Thursday, October 29, 2009

Reading Response to "Is Google Making Us Stupid?"

Nick Carr recently wrote an essay titled, “Is Google Making Us Stupid?” This article goes in depth on the subject of how the internet is changing the way humans process and store information. He writes about his own struggles with being unable to concentrate on a single piece of writing. He claims that the internet feeds us information at such high speeds that our brains are beginning to change; we are less able to concentrate for long periods of time. Carr continues to talk about clocks and when they became available to the public they changed the way most people went about their day. He writes, “When in deciding when to eat, to work, to sleep, to rise, we stopped listening to our senses and started obeying the clock.” I think this is an important and interesting claim. Some people may not realize, but before clocks came into existence humans relied on their senses and the sun to determine when they would wake up, eat and sleep. This claim is crucial to his essay because it shows an example of how technology can so easily change the way people think and act.
Another important claim Carr makes is how text messaging is also changing the way we read.
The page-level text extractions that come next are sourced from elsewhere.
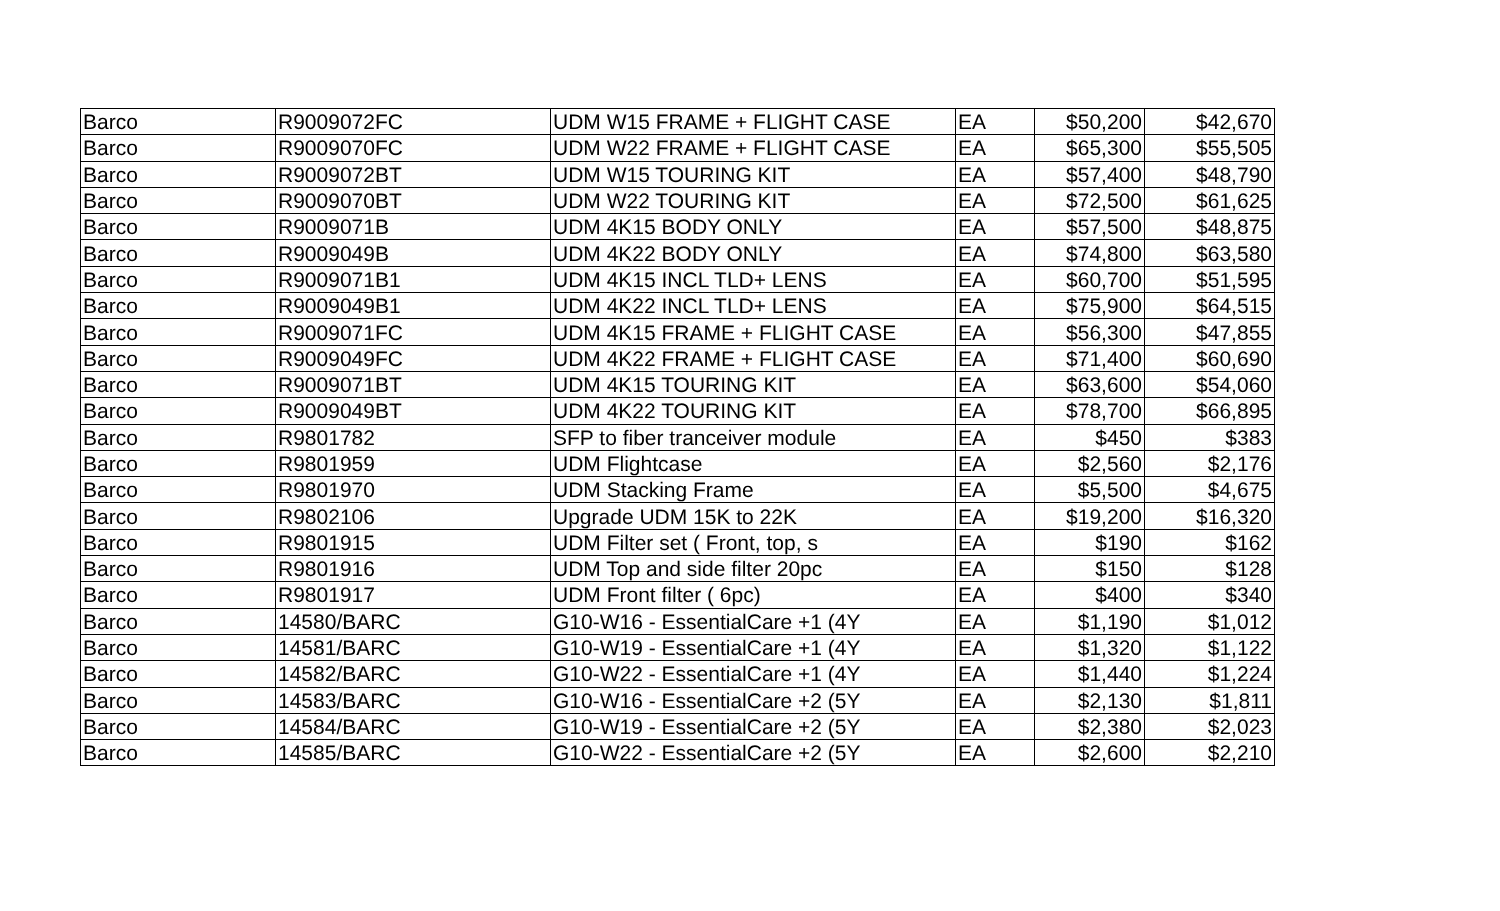| Barco | R9009072FC | UDM W15 FRAME + FLIGHT CASE | EA | $50,200 | $42,670 |
| Barco | R9009070FC | UDM W22 FRAME + FLIGHT CASE | EA | $65,300 | $55,505 |
| Barco | R9009072BT | UDM W15 TOURING KIT | EA | $57,400 | $48,790 |
| Barco | R9009070BT | UDM W22 TOURING KIT | EA | $72,500 | $61,625 |
| Barco | R9009071B | UDM 4K15 BODY ONLY | EA | $57,500 | $48,875 |
| Barco | R9009049B | UDM 4K22 BODY ONLY | EA | $74,800 | $63,580 |
| Barco | R9009071B1 | UDM 4K15 INCL TLD+ LENS | EA | $60,700 | $51,595 |
| Barco | R9009049B1 | UDM 4K22 INCL TLD+ LENS | EA | $75,900 | $64,515 |
| Barco | R9009071FC | UDM 4K15 FRAME + FLIGHT CASE | EA | $56,300 | $47,855 |
| Barco | R9009049FC | UDM 4K22 FRAME + FLIGHT CASE | EA | $71,400 | $60,690 |
| Barco | R9009071BT | UDM 4K15 TOURING KIT | EA | $63,600 | $54,060 |
| Barco | R9009049BT | UDM 4K22 TOURING KIT | EA | $78,700 | $66,895 |
| Barco | R9801782 | SFP to fiber tranceiver module | EA | $450 | $383 |
| Barco | R9801959 | UDM Flightcase | EA | $2,560 | $2,176 |
| Barco | R9801970 | UDM Stacking Frame | EA | $5,500 | $4,675 |
| Barco | R9802106 | Upgrade UDM 15K to 22K | EA | $19,200 | $16,320 |
| Barco | R9801915 | UDM Filter set ( Front, top, s | EA | $190 | $162 |
| Barco | R9801916 | UDM Top and side filter 20pc | EA | $150 | $128 |
| Barco | R9801917 | UDM Front filter ( 6pc) | EA | $400 | $340 |
| Barco | 14580/BARC | G10-W16 - EssentialCare +1 (4Y | EA | $1,190 | $1,012 |
| Barco | 14581/BARC | G10-W19 - EssentialCare +1 (4Y | EA | $1,320 | $1,122 |
| Barco | 14582/BARC | G10-W22 - EssentialCare +1 (4Y | EA | $1,440 | $1,224 |
| Barco | 14583/BARC | G10-W16 - EssentialCare +2 (5Y | EA | $2,130 | $1,811 |
| Barco | 14584/BARC | G10-W19 - EssentialCare +2 (5Y | EA | $2,380 | $2,023 |
| Barco | 14585/BARC | G10-W22 - EssentialCare +2 (5Y | EA | $2,600 | $2,210 |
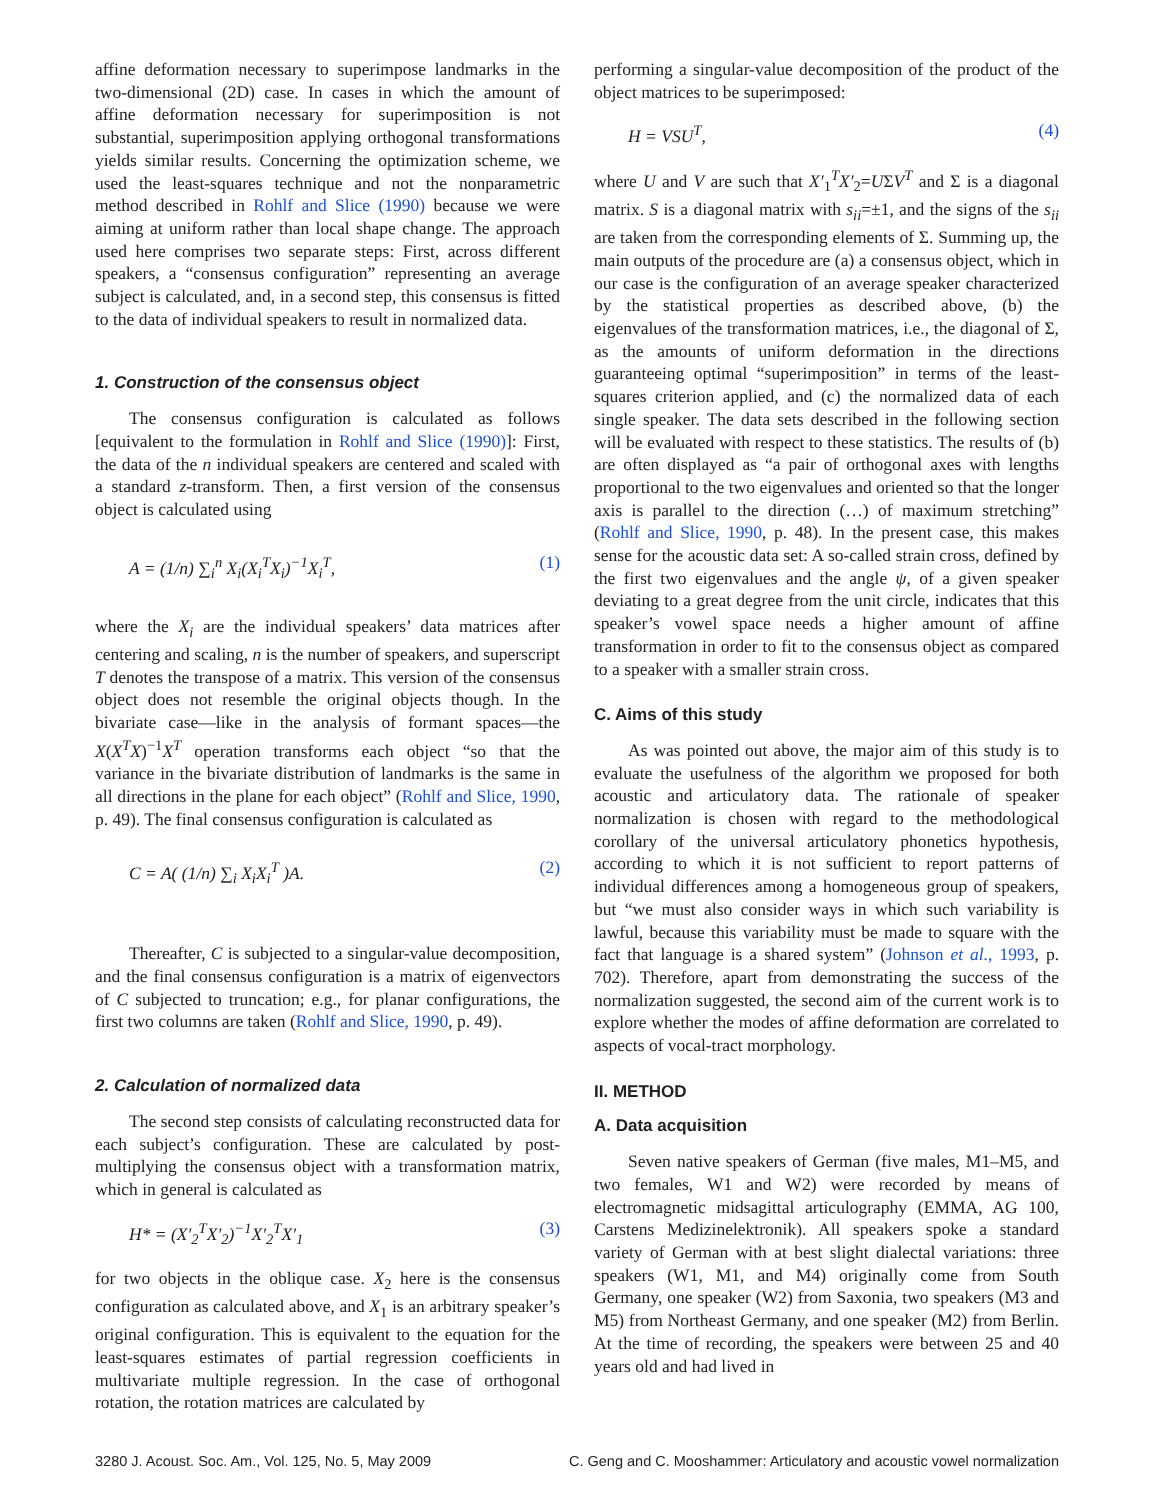affine deformation necessary to superimpose landmarks in the two-dimensional (2D) case. In cases in which the amount of affine deformation necessary for superimposition is not substantial, superimposition applying orthogonal transformations yields similar results. Concerning the optimization scheme, we used the least-squares technique and not the nonparametric method described in Rohlf and Slice (1990) because we were aiming at uniform rather than local shape change. The approach used here comprises two separate steps: First, across different speakers, a “consensus configuration” representing an average subject is calculated, and, in a second step, this consensus is fitted to the data of individual speakers to result in normalized data.
1. Construction of the consensus object
The consensus configuration is calculated as follows [equivalent to the formulation in Rohlf and Slice (1990)]: First, the data of the n individual speakers are centered and scaled with a standard z-transform. Then, a first version of the consensus object is calculated using
A = (1/n) ∑<sub>i</sub><sup>n</sup> X<sub>i</sub>(X<sub>i</sub><sup>T</sup>X<sub>i</sub>)<sup>−1</sup>X<sub>i</sub><sup>T</sup>, (1)
where the X<sub>i</sub> are the individual speakers’ data matrices after centering and scaling, n is the number of speakers, and superscript T denotes the transpose of a matrix. This version of the consensus object does not resemble the original objects though. In the bivariate case—like in the analysis of formant spaces—the X(X<sup>T</sup>X)<sup>−1</sup>X<sup>T</sup> operation transforms each object “so that the variance in the bivariate distribution of landmarks is the same in all directions in the plane for each object” (Rohlf and Slice, 1990, p. 49). The final consensus configuration is calculated as
C = A( (1/n) ∑<sub>i</sub> X<sub>i</sub>X<sub>i</sub><sup>T</sup> )A. (2)
Thereafter, C is subjected to a singular-value decomposition, and the final consensus configuration is a matrix of eigenvectors of C subjected to truncation; e.g., for planar configurations, the first two columns are taken (Rohlf and Slice, 1990, p. 49).
2. Calculation of normalized data
The second step consists of calculating reconstructed data for each subject’s configuration. These are calculated by post-multiplying the consensus object with a transformation matrix, which in general is calculated as
H* = (X′<sub>2</sub><sup>T</sup>X′<sub>2</sub>)<sup>−1</sup>X′<sub>2</sub><sup>T</sup>X′<sub>1</sub> (3)
for two objects in the oblique case. X<sub>2</sub> here is the consensus configuration as calculated above, and X<sub>1</sub> is an arbitrary speaker’s original configuration. This is equivalent to the equation for the least-squares estimates of partial regression coefficients in multivariate multiple regression. In the case of orthogonal rotation, the rotation matrices are calculated by
performing a singular-value decomposition of the product of the object matrices to be superimposed:
H = VSU<sup>T</sup>, (4)
where U and V are such that X′<sub>1</sub><sup>T</sup>X′<sub>2</sub>=UΣV<sup>T</sup> and Σ is a diagonal matrix. S is a diagonal matrix with s<sub>ii</sub>=±1, and the signs of the s<sub>ii</sub> are taken from the corresponding elements of Σ. Summing up, the main outputs of the procedure are (a) a consensus object, which in our case is the configuration of an average speaker characterized by the statistical properties as described above, (b) the eigenvalues of the transformation matrices, i.e., the diagonal of Σ, as the amounts of uniform deformation in the directions guaranteeing optimal “superimposition” in terms of the least-squares criterion applied, and (c) the normalized data of each single speaker. The data sets described in the following section will be evaluated with respect to these statistics. The results of (b) are often displayed as “a pair of orthogonal axes with lengths proportional to the two eigenvalues and oriented so that the longer axis is parallel to the direction (…) of maximum stretching” (Rohlf and Slice, 1990, p. 48). In the present case, this makes sense for the acoustic data set: A so-called strain cross, defined by the first two eigenvalues and the angle ψ, of a given speaker deviating to a great degree from the unit circle, indicates that this speaker’s vowel space needs a higher amount of affine transformation in order to fit to the consensus object as compared to a speaker with a smaller strain cross.
C. Aims of this study
As was pointed out above, the major aim of this study is to evaluate the usefulness of the algorithm we proposed for both acoustic and articulatory data. The rationale of speaker normalization is chosen with regard to the methodological corollary of the universal articulatory phonetics hypothesis, according to which it is not sufficient to report patterns of individual differences among a homogeneous group of speakers, but “we must also consider ways in which such variability is lawful, because this variability must be made to square with the fact that language is a shared system” (Johnson et al., 1993, p. 702). Therefore, apart from demonstrating the success of the normalization suggested, the second aim of the current work is to explore whether the modes of affine deformation are correlated to aspects of vocal-tract morphology.
II. METHOD
A. Data acquisition
Seven native speakers of German (five males, M1–M5, and two females, W1 and W2) were recorded by means of electromagnetic midsagittal articulography (EMMA, AG 100, Carstens Medizinelektronik). All speakers spoke a standard variety of German with at best slight dialectal variations: three speakers (W1, M1, and M4) originally come from South Germany, one speaker (W2) from Saxonia, two speakers (M3 and M5) from Northeast Germany, and one speaker (M2) from Berlin. At the time of recording, the speakers were between 25 and 40 years old and had lived in
3280 J. Acoust. Soc. Am., Vol. 125, No. 5, May 2009 C. Geng and C. Mooshammer: Articulatory and acoustic vowel normalization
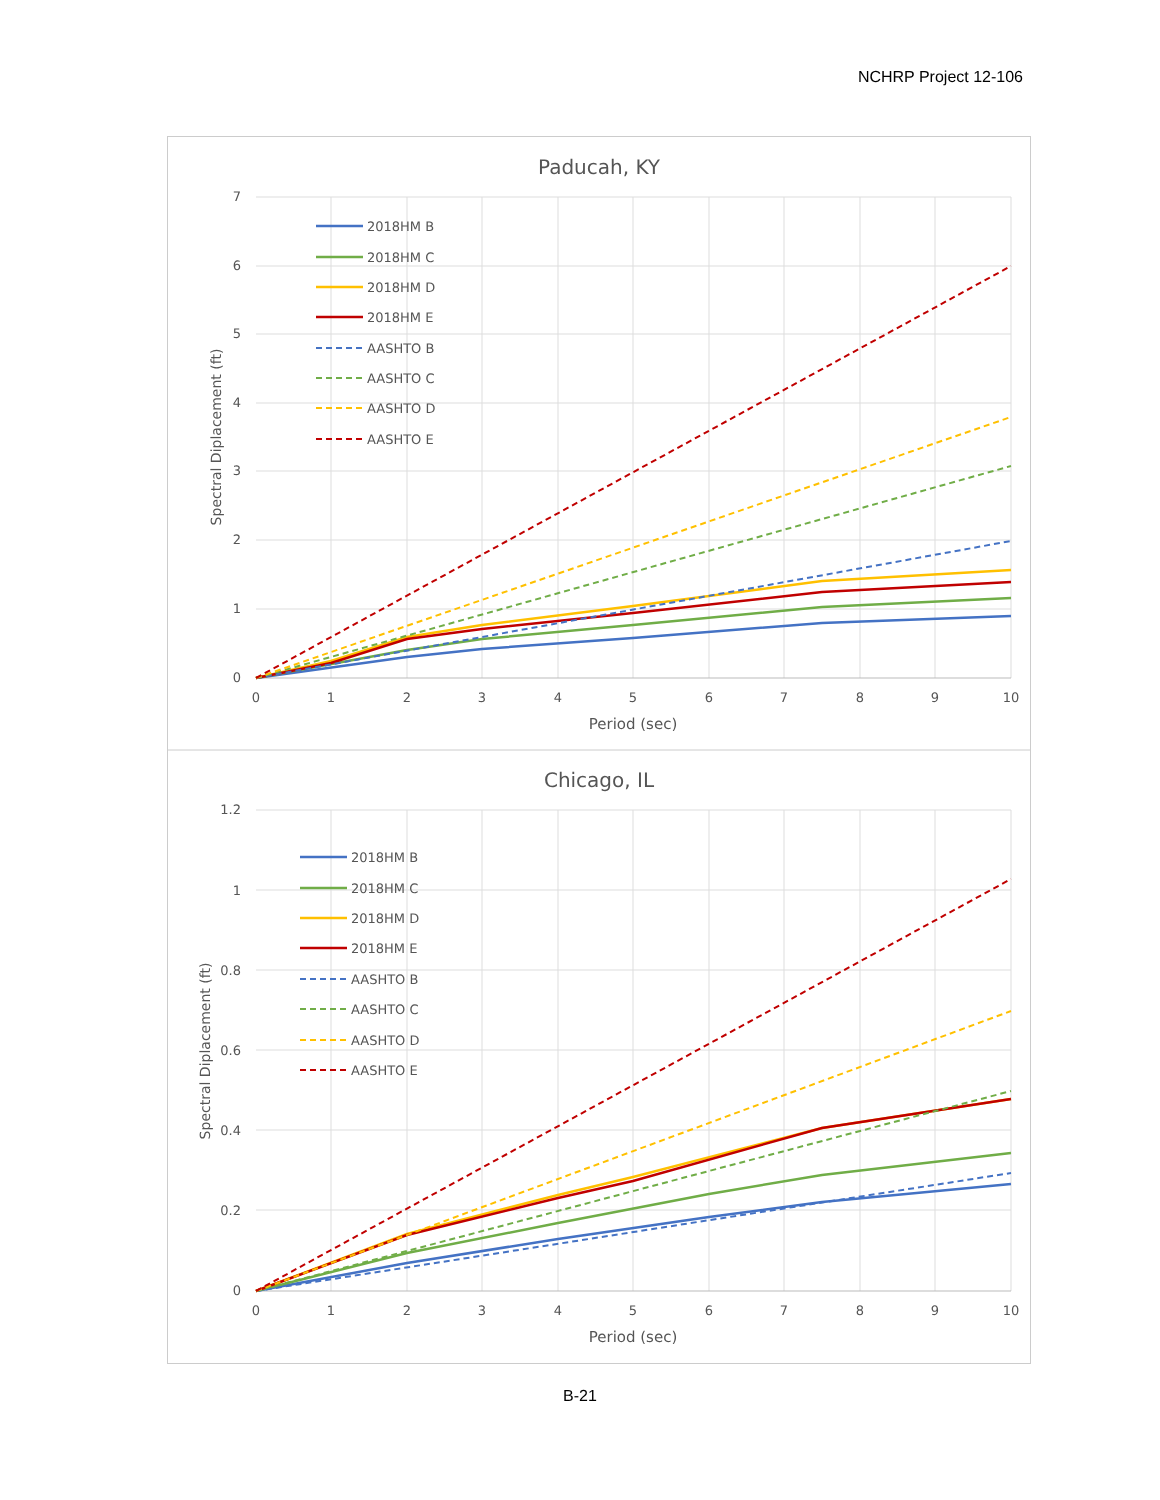NCHRP Project 12-106
Paducah, KY
0
1
2
3
4
5
6
7
0
1
2
3
4
5
6
7
8
9
10
Period (sec)
Spectral Diplacement (ft)
2018HM B
2018HM C
2018HM D
2018HM E
AASHTO B
AASHTO C
AASHTO D
AASHTO E
Chicago, IL
0
0.2
0.4
0.6
0.8
1
1.2
0
1
2
3
4
5
6
7
8
9
10
Period (sec)
Spectral Diplacement (ft)
2018HM B
2018HM C
2018HM D
2018HM E
AASHTO B
AASHTO C
AASHTO D
AASHTO E
B-21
He writes “Thanks to the ubiquity of text on the Internet, not to mention the popularity of text-messaging on cell phones, we may well be reading more today than we did in the 1970’s or 1980’s, when television was our medium of choice. But it’s a different kind of reading, and behind it lies a different kind of thinking—perhaps even a new sense of the self.” In making this statement Carr is not saying that using the internet and text messaging is necessarily a bad thing, in fact he writes that the general public may be writing more then ever before. However, he does say it’s changing the way we read. He states that our brains are becoming less able to concentrate and that this new fast technology is the reason.
I agree that the internet has changed the way we used to read. A point that needs emphasizing since so many people don’t realize how fast their capacity to concentrate is disintegrating. Through television, internet and the overall media the general public is being fed rapid text and images. We have been trained to quickly read something, maybe think about it for a few moments then move onto something else. The days of reading a book by the fire and discussing what we have read with a friend are nearly gone. This means the next generations will rarely experience that kind of reading. This is an inevitable change and, like the clock, we eventually won’t be able to imagine a world without it.